Data Block Start
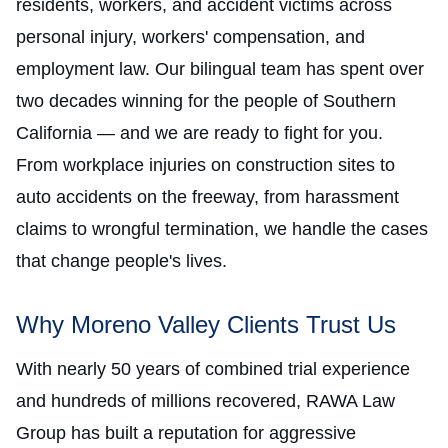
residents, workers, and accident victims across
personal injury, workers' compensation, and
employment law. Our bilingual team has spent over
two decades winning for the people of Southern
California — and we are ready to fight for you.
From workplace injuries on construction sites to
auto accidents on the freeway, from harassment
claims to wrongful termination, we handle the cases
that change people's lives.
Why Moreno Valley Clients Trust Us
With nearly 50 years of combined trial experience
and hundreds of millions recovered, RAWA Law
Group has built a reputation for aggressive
Data Block End
[Task brief]
Across all the entries above, count each line that has the word "workers" in it, and give only the count.

[Response to the exercise]
2